### What you are asked to do
Across the records that follow, count each line holding "said", and write only the total.

(Beginning of Data for the task)

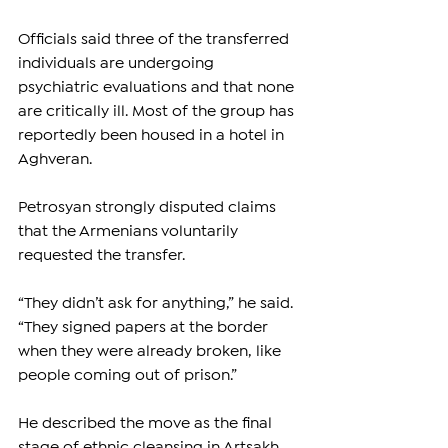
Officials said three of the transferred 
individuals are undergoing 
psychiatric evaluations and that none 
are critically ill. Most of the group has 
reportedly been housed in a hotel in 
Aghveran.
Petrosyan strongly disputed claims 
that the Armenians voluntarily 
requested the transfer.
“They didn’t ask for anything,” he said. 
“They signed papers at the border 
when they were already broken, like 
people coming out of prison.”
He described the move as the final 
stage of ethnic cleansing in Artsakh.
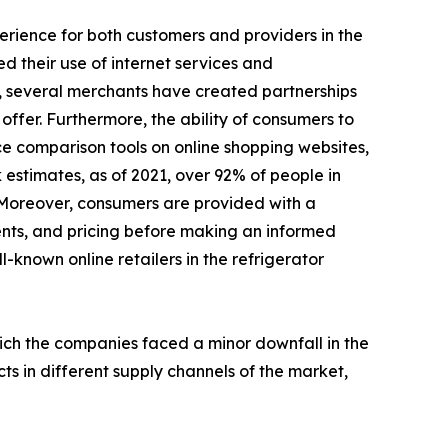
perience for both customers and providers in the
d their use of internet services and
, several merchants have created partnerships
ffer. Furthermore, the ability of consumers to
ce comparison tools on online shopping websites,
 estimates, as of 2021, over 92% of people in
 Moreover, consumers are provided with a
ents, and pricing before making an informed
l-known online retailers in the refrigerator
hich the companies faced a minor downfall in the
ts in different supply channels of the market,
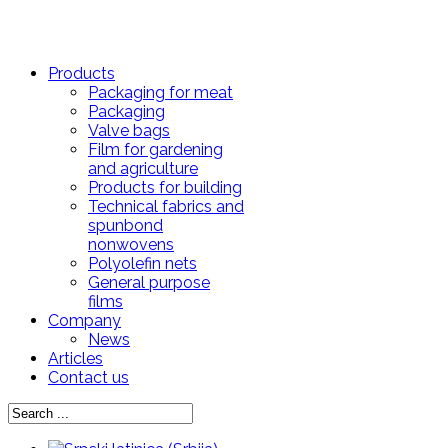
Products
Packaging for meat
Packaging
Valve bags
Film for gardening
and agriculture
Products for building
Technical fabrics and
spunbond
nonwovens
Polyolefin nets
General purpose
films
Company
News
Articles
Contact us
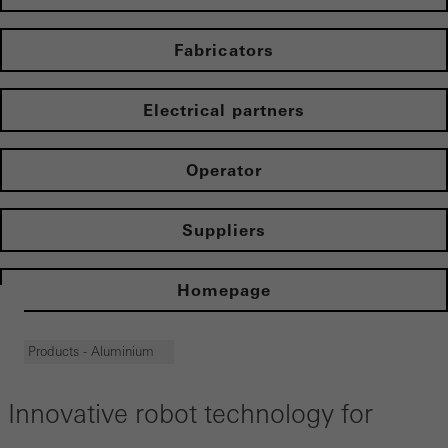
Fabricators
Electrical partners
Operator
Suppliers
Homepage
Products - Aluminium
Innovative robot technology for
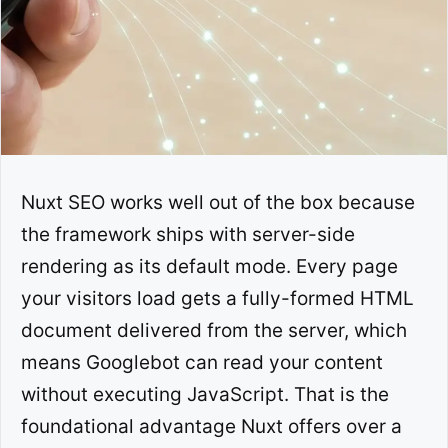
Nuxt SEO works well out of the box because
the framework ships with server-side
rendering as its default mode. Every page
your visitors load gets a fully-formed HTML
document delivered from the server, which
means Googlebot can read your content
without executing JavaScript. That is the
foundational advantage Nuxt offers over a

(End of Data for the task)

### Answer box
2